We conclude some insights standing from the Marvel Studio perspective.
In the past 2 years, Marvel has brought out several good superhero movies along with some Disney + series. More importantly, Marvel has started to let different characters enter other’s movies. We believe this is a good way to increase the popularity of Marvel works. And the brand-new idea, “multiverse“, even made more plots and interesting interactions not only between different character but different versions of characters. Step on this idea, we use big data to identify the popularities on different characters to provide choices on Marvel’s next movie.
We can easily find the fluctuations on the discussion of different heroes. With the lightning fast response of Marvel fans on Reddit, we can have some ideas on how popular Marvel’s hero is. Wanda and vision, Loki and Spider-man are the most popular characters. Since we allow many heroes in one movie, we could manually increase the discussion heat of certain low discussed movies by letting the popular one in them. An example can be, making Wanda appear in the falcon and winter soldier. This may probably increase the of discussion of the movies among the audience. One of the benefits of this method is we can arose more public care on the LGBTQ+ and minority people since from the plot, many of minority topic movies do not gain a lot attentions, such as Shang-chi and Ms. Marvel.
On top of that, the discussion of Disney+ series has a weekly seasonality. And this makes the discussion lasts longer than the movies and we could see the popularity on the Disney+ series. Therefore, a good choice will be investing more Disney+ series in the future.
Another conclusion that might helpful for Marvel Studio is the correlation between IMDB rating of movie, sentiment of comments on Reddit, investment of the movie and the box office. We put the correlation in a heatmap to show how they are correlated.

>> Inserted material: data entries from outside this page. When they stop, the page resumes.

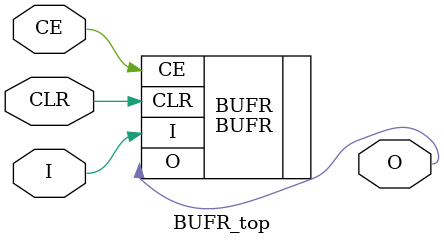
<source format=v>
`timescale 1ns / 1ps


module BUFR_top #(
       parameter BUFR_DIVIDE = "BYPASS",   // Values: "BYPASS, 1, 2, 3, 4, 5, 6, 7, 8" 
       parameter SIM_DEVICE = "7SERIES"  // Must be set to "7SERIES" 
    ) 
    (
        input I,
        input CE,
        input CLR,
        output O
);
    
       BUFR #(
       .BUFR_DIVIDE(BUFR_DIVIDE),   // Values: "BYPASS, 1, 2, 3, 4, 5, 6, 7, 8" 
       .SIM_DEVICE(SIM_DEVICE)  // Must be set to "7SERIES" 
    )
    BUFR (
       .O(O),     // 1-bit output: Clock output port
       .CE(CE),   // 1-bit input: Active high, clock enable (Divided modes only)
       .CLR(CLR), // 1-bit input: Active high, asynchronous clear (Divided modes only)
       .I(I)      // 1-bit input: Clock buffer input driven by an IBUF, MMCM or local interconnect
    );

endmodule

</source>
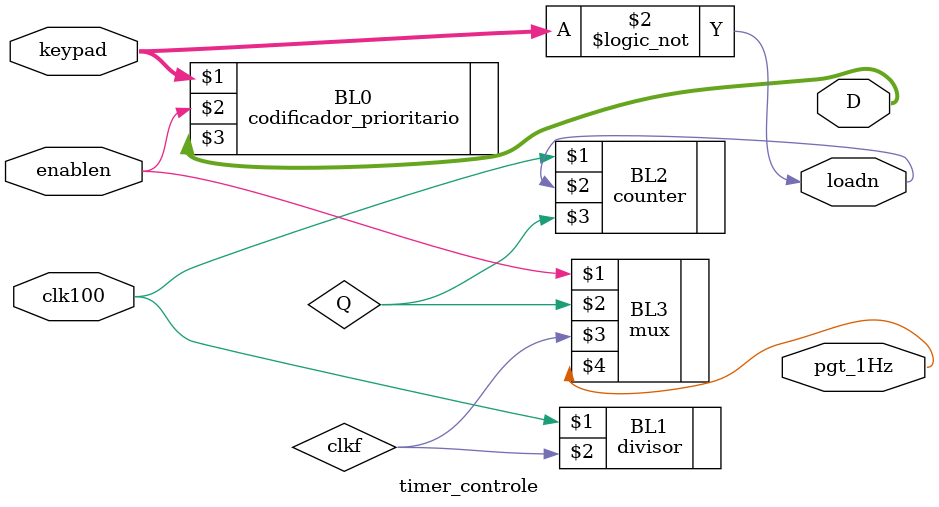
<source format=v>
`include "./nivel3/codificador/codificador_prioritario.v"
`include "./nivel3/contador_freq/div_frequencia.v"
`include "./nivel3/contador_nao_reciclado/contador_nao_reciclavel.v"
`include "./nivel3/mux/mux.v"

module timer_controle(keypad, enablen, clk100, D, loadn, pgt_1Hz);
        input wire [9:0] keypad;
        input wire enablen, clk100;
        output wire [3:0] D;
        output wire loadn, pgt_1Hz;

        wire clkf, Q;
        reg keypad_on;
        initial keypad_on = 0;

        always@(keypad)begin
                if(keypad == 10'b0000000000)
                        keypad_on = 1'b0;
                else
                        keypad_on = 1'b1;
        end

        assign loadn = ~keypad_on;

        codificador_prioritario BL0(keypad, enablen, D);
        divisor BL1(clk100,clkf);
        counter BL2(clk100, loadn, Q);
        mux BL3(enablen, Q, clkf, pgt_1Hz);
endmodule
</source>
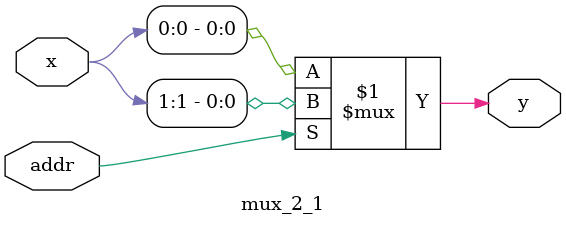
<source format=v>
module mux_2_1 (
	input addr,
	input [1:0] x,
	output y
);
assign y = addr ? x[1] : x[0];
endmodule

</source>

As showed on the graph, the count of comments is highly correlated with box-office. That means the discussion heat of the movie is reflecting the box-office, and we may be able to use this correlation to predict the box-office if we have more available data. And this can be a good indication if we can gather the discussion heat when Marvel releases the spoiler and help the producer to know how the audience is going react when the movie releases. The reliability is proved by the correlation of the IMDB rating. The rating is highly correlated with both the count of comments on Reddit and the box-office. Therefore, using the count of comments as an indication could be a promising method.

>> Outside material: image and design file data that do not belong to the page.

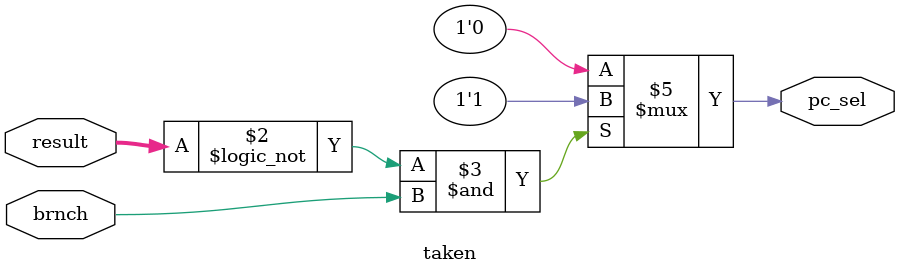
<source format=v>


`timescale 1ns/10ps

module taken (
    result,
    brnch,
    pc_sel
);


input [31:0] result;
input [0:0] brnch;
output [0:0] pc_sel;
reg [0:0] pc_sel;




always @(result, brnch) begin: TAKEN_TAKE
    if (((result == 0) & brnch)) begin
        pc_sel = 1'b1;
    end
    else begin
        pc_sel = 1'b0;
    end
end

endmodule

</source>
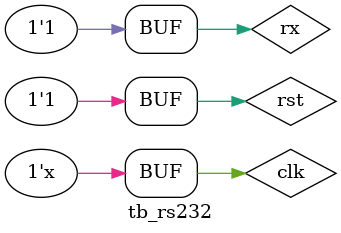
<source format=sv>
`timescale 1ns / 1ps

module tb_rs232 ();

    logic clk; // The master clock for this module
    logic rst; // Synchronous reset.
    logic rx; // Incoming serial line
    logic tx; // Outgoing serial line
    logic transmit; // Signal to transmit
    logic [7:0] tx_byte; // Byte to transmit
    logic received; // Indicated that a byte has been received.
    logic [7:0] rx_byte; // Byte received
    logic is_receiving; // Low when receive line is idle.
    logic is_transmitting; // Low when transmit line is idle.
    logic recv_error; // Indicates error in receiving packet.

    design_top i_design_top(
        .clk(clk),
        .rst_n(rst),
        .rx(rx),
        .tx(tx),
        .transmit(transmit),
        .tx_byte(tx_byte),
        .received(received),
        .rx_byte(rx_byte),
        .is_receiving(is_receiving),
        .is_transmitting(is_transmitting),
        .recv_error(recv_error)
    );

    always #10ns clk = ~clk;

    always @(posedge clk) begin
	transmit = received;
        if (transmit) begin
            tx_byte <= rx_byte;
        end
    end    

//  1/9600~=104us
    initial begin
        clk = 1'b1;
        rst = 1'b0;
        #5ns;
        rst = 1'b1;
        #15ns;
        rx = 1'b0; //start bit
        #104us;
        rx = 1'b1; //1. data bit
        #104us;
        rx = 1'b0; //2. data bit
        #104us;
        rx = 1'b1; //3. data bit
        #104us;
        rx = 1'b0; //4. data bit
        #104us;
        rx = 1'b1; //5. data bit
        #104us;
        rx = 1'b0; //6. data bit
        #104us;
        rx = 1'b1; //7. data bit
        #104us;
        rx = 1'b0; //8. data bit
        #104us;
        rx = 1'b1; //stop bit
    end

endmodule

</source>
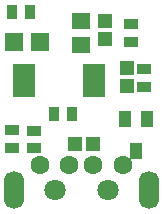
<source format=gbr>
G04 #@! TF.FileFunction,Soldermask,Top*
%FSLAX46Y46*%
G04 Gerber Fmt 4.6, Leading zero omitted, Abs format (unit mm)*
G04 Created by KiCad (PCBNEW 4.0.7) date 09/14/17 09:13:08*
%MOMM*%
%LPD*%
G01*
G04 APERTURE LIST*
%ADD10C,0.100000*%
%ADD11R,1.150000X1.200000*%
%ADD12R,0.900000X1.300000*%
%ADD13R,1.300000X0.900000*%
%ADD14R,1.200000X1.150000*%
%ADD15R,1.650000X1.400000*%
%ADD16R,1.600000X1.600000*%
%ADD17C,1.600000*%
%ADD18C,1.800000*%
%ADD19O,1.700000X3.200000*%
%ADD20R,1.000000X1.400000*%
%ADD21R,1.850000X0.850000*%
G04 APERTURE END LIST*
D10*
D11*
X149400000Y-87250000D03*
X149400000Y-85750000D03*
D12*
X144768000Y-89662000D03*
X143268000Y-89662000D03*
D13*
X150876000Y-85864000D03*
X150876000Y-87364000D03*
X149725000Y-82025000D03*
X149725000Y-83525000D03*
X139700000Y-91020200D03*
X139700000Y-92520200D03*
X141503400Y-92545600D03*
X141503400Y-91045600D03*
D12*
X139712000Y-81026000D03*
X141212000Y-81026000D03*
D14*
X145046000Y-92202000D03*
X146546000Y-92202000D03*
D11*
X147574000Y-81800000D03*
X147574000Y-83300000D03*
D15*
X145542000Y-83804000D03*
X145542000Y-81804000D03*
D16*
X139870000Y-83566000D03*
X142070000Y-83566000D03*
D17*
X142042000Y-93980000D03*
X144542000Y-93980000D03*
X146542000Y-93980000D03*
X149042000Y-93980000D03*
D18*
X147792000Y-96080000D03*
X143292000Y-96080000D03*
D19*
X151242000Y-96080000D03*
X139842000Y-96080000D03*
D20*
X151130000Y-90043000D03*
X149230000Y-90043000D03*
X150180000Y-92743000D03*
D21*
X140700000Y-85875000D03*
X140700000Y-86525000D03*
X140700000Y-87175000D03*
X140700000Y-87825000D03*
X146600000Y-87825000D03*
X146600000Y-87175000D03*
X146600000Y-86525000D03*
X146600000Y-85875000D03*
M02*

</source>
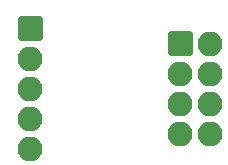
<source format=gbr>
G04 #@! TF.GenerationSoftware,KiCad,Pcbnew,(5.1.10)-1*
G04 #@! TF.CreationDate,2021-07-27T11:24:41-04:00*
G04 #@! TF.ProjectId,7ac76369a0fd96fdd889728fa7417171,37616337-3633-4363-9961-306664393666,rev?*
G04 #@! TF.SameCoordinates,Original*
G04 #@! TF.FileFunction,Soldermask,Bot*
G04 #@! TF.FilePolarity,Negative*
%FSLAX46Y46*%
G04 Gerber Fmt 4.6, Leading zero omitted, Abs format (unit mm)*
G04 Created by KiCad (PCBNEW (5.1.10)-1) date 2021-07-27 11:24:41*
%MOMM*%
%LPD*%
G01*
G04 APERTURE LIST*
%ADD10O,2.100000X2.100000*%
G04 APERTURE END LIST*
G36*
G01*
X193260000Y-77050000D02*
X193260000Y-75350000D01*
G75*
G02*
X193460000Y-75150000I200000J0D01*
G01*
X195160000Y-75150000D01*
G75*
G02*
X195360000Y-75350000I0J-200000D01*
G01*
X195360000Y-77050000D01*
G75*
G02*
X195160000Y-77250000I-200000J0D01*
G01*
X193460000Y-77250000D01*
G75*
G02*
X193260000Y-77050000I0J200000D01*
G01*
G37*
D10*
X196850000Y-76200000D03*
X194310000Y-78740000D03*
X196850000Y-78740000D03*
X194310000Y-81280000D03*
X196850000Y-81280000D03*
X194310000Y-83820000D03*
X196850000Y-83820000D03*
G36*
G01*
X182660000Y-74080000D02*
X182660000Y-75780000D01*
G75*
G02*
X182460000Y-75980000I-200000J0D01*
G01*
X180760000Y-75980000D01*
G75*
G02*
X180560000Y-75780000I0J200000D01*
G01*
X180560000Y-74080000D01*
G75*
G02*
X180760000Y-73880000I200000J0D01*
G01*
X182460000Y-73880000D01*
G75*
G02*
X182660000Y-74080000I0J-200000D01*
G01*
G37*
X181610000Y-77470000D03*
X181610000Y-80010000D03*
X181610000Y-82550000D03*
X181610000Y-85090000D03*
M02*

</source>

We also apply some Machine Learning techniques in the project. For the first model, we use some features of the comment to fit the score. The score of a comment on Reddit is the count of Up Vote subtracts the count of Down Vote. We believe the score tells some Marvel fans’ value on Reddit and if this is caused by some comment features, modeling the score can be educative. We use Random Forest and Linear Regression to model the data. The result is very interesting. Some of the features tend to have some impact on the score.
Sentiment of the comment plays an important role in the score in our Random Forest model. And whether mention Hulk, Thor, Ant-man and so on has a close relation to the score of the comment. This tells Marvel fans on Reddit pays attention on these heroes and from the Marvel Studio angle, it might be beneficial if they could focus on the audience’s feedback on these movies or series. Since the Radom Forest model is quite complicated, we also fit a Linear Model to check the coefficient. The coefficient tells us the some characters like Kamala Khan, Nick Fury, Captain Carter and Odin, when a comment mentions them, it is more likely to receive higher score. And when mentioned Sersi, Casey, gorr and red skull, the score is not high usually. Based on that, one of the suggestions for Marvel Studio is focusing more on the supporting characters, since most of the high score comments talked about them.
As the second part of our Machine Learning analysis, we use the result of sentimental analysis and the score data to fit the external IMDB Rating data. As mentioned above, the score can reflect the preference and recognition of posts by users. After generating the sentimental analysis, we calcualted the count of postive/neutral/negative posts for each media as another parameter to evaluate the attitude of Reddit users on each media. We set all these attributes as features and the IMDB Rating data for each media as target, using Linear Regression and Lasso Regression to find out the correlation between features and the target and compare the prediction performance of each model.
The result shows that the score has the greatest positive impact on IMDB Rating, which means that from this aspect, the review from Reddit users is consistent with the IMDB Rating. However, surprisingly, the positive post count has a negative correlation with the IMDB Rating while the count of negative posts has a positive one. The reason may because the sentiment of the posts may not only focus on the media quality, but also on some characters or plots of a work, so it can not fully present the reveiw and attitude on the whole media. Overall, from a marketing point of view, Reddit posts can act as another way to evaluate Marvel works.
In the future, we can continuously move further on this research. We can continue collect more data on different movies, they are not necessarily limited to Marvel movies, but can be any other movies that people love to talk about on other subreddits. Step on that, we can make a movie/series rating system based on the comments on Reddit. That would be different from other rating website like IMDB or Rotten Tomatoes. This system will rate a movie based on user’s comment, score, and the sentiment. This work should be promising since we have already had a linear model on the Marvel dataset. If we have the access of other movies Reddit data, we could utilize them to compare the reviews on different genres. This would be a good window to see which are the popular topics for the audience.